The result is here: filepath/tests/filepath-equivalent-tests/Gen.hs at master · haskell/filepath · GitHub

My conclusion is:

  • property tests are rarely a substitute for unit tests (not all behaviors you want to test for are really “properties”)
  • they are not very useful unless you write really good generators
3 Likes

It’s hard to summarize how I feel about generators, but maybe this does the job: “generators are often complicated enough to themselves need tests”.

3 Likes

Thinking about “necessary features”, generators where you can define frequencies or probabilities for sub-generators are definitely a must have. Which implies support for shrinking of these.

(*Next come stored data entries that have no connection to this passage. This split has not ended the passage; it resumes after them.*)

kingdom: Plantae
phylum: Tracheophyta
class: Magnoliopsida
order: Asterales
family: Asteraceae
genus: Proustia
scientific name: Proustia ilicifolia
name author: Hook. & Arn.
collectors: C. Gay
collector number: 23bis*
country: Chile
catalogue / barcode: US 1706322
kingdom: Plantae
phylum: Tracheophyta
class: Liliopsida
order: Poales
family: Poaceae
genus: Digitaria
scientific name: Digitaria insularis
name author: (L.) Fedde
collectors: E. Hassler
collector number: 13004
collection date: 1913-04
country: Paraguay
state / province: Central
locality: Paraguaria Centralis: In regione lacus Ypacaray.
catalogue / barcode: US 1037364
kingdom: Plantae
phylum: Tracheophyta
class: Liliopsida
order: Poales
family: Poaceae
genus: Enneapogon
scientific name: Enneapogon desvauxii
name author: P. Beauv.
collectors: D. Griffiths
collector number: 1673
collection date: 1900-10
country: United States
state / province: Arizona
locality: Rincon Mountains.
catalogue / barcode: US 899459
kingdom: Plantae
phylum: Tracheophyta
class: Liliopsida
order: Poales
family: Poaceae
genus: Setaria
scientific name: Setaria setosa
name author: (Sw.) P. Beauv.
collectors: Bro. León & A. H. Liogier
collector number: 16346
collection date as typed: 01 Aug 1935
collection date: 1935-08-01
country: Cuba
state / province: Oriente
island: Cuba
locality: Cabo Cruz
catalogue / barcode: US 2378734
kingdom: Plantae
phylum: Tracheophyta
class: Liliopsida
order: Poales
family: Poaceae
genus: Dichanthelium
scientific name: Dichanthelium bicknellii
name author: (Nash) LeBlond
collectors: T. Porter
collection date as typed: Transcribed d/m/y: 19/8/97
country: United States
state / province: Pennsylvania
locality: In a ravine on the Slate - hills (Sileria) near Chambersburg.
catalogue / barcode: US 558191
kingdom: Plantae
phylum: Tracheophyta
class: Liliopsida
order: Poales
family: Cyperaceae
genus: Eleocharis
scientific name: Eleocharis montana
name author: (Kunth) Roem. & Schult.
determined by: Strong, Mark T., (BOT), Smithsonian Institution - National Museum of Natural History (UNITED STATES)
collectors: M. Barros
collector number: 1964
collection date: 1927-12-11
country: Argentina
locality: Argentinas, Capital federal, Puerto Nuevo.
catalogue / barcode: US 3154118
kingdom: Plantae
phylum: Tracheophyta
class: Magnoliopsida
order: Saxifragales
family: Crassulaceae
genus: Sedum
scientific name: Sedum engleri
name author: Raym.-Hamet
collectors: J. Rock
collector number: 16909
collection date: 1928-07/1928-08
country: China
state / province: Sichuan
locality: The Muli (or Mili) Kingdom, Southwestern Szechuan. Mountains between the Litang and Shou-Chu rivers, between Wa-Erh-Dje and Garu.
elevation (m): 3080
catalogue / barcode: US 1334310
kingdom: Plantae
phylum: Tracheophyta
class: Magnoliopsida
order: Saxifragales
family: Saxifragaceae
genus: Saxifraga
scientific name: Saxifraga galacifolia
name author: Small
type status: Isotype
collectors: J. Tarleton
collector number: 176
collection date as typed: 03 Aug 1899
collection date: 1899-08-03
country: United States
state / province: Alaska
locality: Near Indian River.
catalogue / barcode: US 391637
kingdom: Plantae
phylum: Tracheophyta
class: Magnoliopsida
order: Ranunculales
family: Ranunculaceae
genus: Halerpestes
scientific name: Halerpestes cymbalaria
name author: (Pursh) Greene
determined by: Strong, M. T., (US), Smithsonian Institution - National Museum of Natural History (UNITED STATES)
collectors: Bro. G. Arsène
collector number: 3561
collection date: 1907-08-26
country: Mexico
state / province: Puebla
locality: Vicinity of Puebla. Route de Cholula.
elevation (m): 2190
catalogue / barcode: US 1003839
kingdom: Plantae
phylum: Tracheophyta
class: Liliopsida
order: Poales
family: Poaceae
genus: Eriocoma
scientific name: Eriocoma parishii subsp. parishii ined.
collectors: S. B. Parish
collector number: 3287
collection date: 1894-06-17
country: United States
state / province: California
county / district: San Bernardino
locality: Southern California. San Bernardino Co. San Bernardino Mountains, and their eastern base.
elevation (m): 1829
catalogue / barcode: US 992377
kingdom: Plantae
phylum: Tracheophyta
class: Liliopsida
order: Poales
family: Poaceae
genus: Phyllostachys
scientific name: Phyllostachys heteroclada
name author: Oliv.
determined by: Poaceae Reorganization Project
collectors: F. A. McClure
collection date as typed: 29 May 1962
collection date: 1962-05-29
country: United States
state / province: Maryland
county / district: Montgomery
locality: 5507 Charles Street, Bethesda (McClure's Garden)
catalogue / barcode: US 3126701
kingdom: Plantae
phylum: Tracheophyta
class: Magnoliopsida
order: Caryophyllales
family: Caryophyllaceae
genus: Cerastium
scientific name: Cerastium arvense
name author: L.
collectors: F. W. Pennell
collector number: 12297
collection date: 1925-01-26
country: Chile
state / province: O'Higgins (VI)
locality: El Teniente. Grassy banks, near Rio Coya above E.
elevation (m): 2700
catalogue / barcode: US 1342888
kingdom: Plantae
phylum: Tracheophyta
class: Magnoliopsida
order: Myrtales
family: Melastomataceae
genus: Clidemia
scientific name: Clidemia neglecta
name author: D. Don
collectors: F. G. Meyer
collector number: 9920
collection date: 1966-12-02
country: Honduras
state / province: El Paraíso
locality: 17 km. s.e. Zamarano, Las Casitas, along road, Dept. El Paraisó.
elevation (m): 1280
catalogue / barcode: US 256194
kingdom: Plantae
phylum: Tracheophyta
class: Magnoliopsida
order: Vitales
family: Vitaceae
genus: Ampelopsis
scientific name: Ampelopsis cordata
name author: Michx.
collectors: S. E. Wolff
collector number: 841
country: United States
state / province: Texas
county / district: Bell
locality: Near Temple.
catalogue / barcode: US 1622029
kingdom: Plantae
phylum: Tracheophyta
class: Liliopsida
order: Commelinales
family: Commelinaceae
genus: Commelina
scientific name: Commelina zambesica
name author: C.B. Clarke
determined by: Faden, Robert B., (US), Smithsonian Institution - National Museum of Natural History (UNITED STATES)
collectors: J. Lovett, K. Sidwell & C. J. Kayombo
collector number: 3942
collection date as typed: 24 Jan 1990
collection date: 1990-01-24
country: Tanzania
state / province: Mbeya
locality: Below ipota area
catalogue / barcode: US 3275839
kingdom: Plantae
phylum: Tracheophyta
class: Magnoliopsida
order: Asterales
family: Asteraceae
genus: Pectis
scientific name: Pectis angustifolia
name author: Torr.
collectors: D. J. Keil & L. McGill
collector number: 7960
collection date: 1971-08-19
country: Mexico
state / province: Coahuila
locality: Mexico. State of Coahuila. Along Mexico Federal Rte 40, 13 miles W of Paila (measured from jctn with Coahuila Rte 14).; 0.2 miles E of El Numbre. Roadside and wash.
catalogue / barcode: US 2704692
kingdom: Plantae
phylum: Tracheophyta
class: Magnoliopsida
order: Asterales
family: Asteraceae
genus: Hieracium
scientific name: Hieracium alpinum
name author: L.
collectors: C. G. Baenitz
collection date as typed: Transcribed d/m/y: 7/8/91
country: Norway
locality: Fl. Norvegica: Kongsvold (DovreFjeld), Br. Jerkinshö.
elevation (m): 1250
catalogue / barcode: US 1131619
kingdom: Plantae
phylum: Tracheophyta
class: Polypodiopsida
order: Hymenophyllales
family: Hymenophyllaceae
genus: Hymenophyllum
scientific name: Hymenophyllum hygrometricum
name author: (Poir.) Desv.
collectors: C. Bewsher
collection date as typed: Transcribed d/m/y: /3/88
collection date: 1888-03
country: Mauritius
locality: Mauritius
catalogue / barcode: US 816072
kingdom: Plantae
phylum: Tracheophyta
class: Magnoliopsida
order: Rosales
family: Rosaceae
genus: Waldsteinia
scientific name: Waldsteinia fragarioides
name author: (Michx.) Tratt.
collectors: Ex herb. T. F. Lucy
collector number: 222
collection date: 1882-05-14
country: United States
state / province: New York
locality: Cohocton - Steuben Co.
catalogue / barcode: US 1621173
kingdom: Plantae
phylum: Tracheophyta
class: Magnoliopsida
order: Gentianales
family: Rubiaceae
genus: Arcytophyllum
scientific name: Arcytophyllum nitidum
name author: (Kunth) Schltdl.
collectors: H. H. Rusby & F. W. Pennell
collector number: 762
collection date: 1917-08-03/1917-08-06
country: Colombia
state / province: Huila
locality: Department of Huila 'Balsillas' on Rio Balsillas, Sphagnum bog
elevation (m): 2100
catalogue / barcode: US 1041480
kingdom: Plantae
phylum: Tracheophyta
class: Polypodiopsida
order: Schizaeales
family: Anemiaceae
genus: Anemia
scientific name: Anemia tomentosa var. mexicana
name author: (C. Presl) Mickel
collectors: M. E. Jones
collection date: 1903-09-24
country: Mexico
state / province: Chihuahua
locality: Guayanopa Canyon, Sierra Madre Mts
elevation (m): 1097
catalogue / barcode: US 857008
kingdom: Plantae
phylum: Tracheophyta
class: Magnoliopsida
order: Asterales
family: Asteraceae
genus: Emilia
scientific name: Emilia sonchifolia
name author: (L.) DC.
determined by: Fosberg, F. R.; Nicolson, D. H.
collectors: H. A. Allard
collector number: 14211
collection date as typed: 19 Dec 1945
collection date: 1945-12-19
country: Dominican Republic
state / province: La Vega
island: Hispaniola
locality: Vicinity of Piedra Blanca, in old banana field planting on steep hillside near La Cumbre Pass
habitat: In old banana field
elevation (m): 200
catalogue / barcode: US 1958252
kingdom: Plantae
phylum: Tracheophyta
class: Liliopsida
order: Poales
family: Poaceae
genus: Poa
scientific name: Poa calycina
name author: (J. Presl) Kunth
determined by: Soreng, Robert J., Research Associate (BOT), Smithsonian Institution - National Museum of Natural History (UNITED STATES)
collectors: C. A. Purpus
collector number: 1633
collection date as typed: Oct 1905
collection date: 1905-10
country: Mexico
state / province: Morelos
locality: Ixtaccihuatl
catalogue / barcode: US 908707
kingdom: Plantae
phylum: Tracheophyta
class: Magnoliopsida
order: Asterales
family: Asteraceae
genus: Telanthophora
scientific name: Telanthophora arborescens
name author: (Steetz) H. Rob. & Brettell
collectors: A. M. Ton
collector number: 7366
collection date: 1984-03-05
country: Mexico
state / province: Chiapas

If you include the limits, that’s not a problem?
But I personally always use the explicit way by using frequency, something like this:
Important to know is that Hedeghog shrinks frequency towards the first element of the list.

frequency [ (1, 0.0)
          , (1, 1.0/0.0)
          , (1, -1.0/0.0)
          , (1, 0.0/0.0)
          , (30, float (linear SOME_FUNCTION_USING_FLOAT_RANGE))
]

The most obvious usage of these kind of generators are Unicode code points, as most of the people most of the time do not want all Unicode code points (or Unicode groups) with the same frequency.

frequency [(10, alphaNum), (5, latin1), (1, HGen.unicode)]

With numbers or floats in special I also sometimes use different intervals with different frequencies, for floats this could be denormalized floats (floats, which are not of the form 1.?e-N but 0.0...0?e-N)

Something like

frequency [ (1, 0)
          , (1, MAX_POS)
          , (1, MIN_NEG)
          , (10, int (linear MIN_NEG, MAX_POS))
          , (30, int (linear -50 -7)
          , (50, int (linear 123 12345678))

Yes, this is also something where all(?) tutorials, … fall short.

Yes, I actually often do that - at least “visually”, by looking at “enough” (whatever that means) generated values.

1 Like

When testing pure functions, I agree with this conclusion. When testing stateful systems (which the post is about), less so – as there the property is the real system is faithful to fake/model. This covers all unit tests about the real system while at the same time contract testing the fake, thereby making it possible to use with confidence as part of integration tests further down the road.

Generators for commands tend to be simple compared to functionality they excerise (they are the inputs/API for your black box), and the library takes care of shrinking lists of commands already so you only have to focus on generating individual commands.

One time that property-based testing can really give you a lot of bang for very little buck is when you have an existing good model of the behaviour you want. For example, writing an optimized version of a data structure or algorithm. Testing against the original model removes the need to come up with interesting properties, since the property is always “behaves the same”, you just need to come up with generators that exercise interesting behaviour (which is non-trivial, as people have pointed out).

I once wrote a very-mutable circular buffer using lots of array indices and suchlike, and a single property test comparing it to an existing queue implementation caught dozens of bugs, and since the generator would also produce “simple” operations, I didn’t even need to write any basic smoke/unit tests either. It was sweet.

(EDIT: I see steven said something similar, the point that generating lists of commands/operations is easier is also definitely a good one)

3 Likes

I have a similar example in the post btw.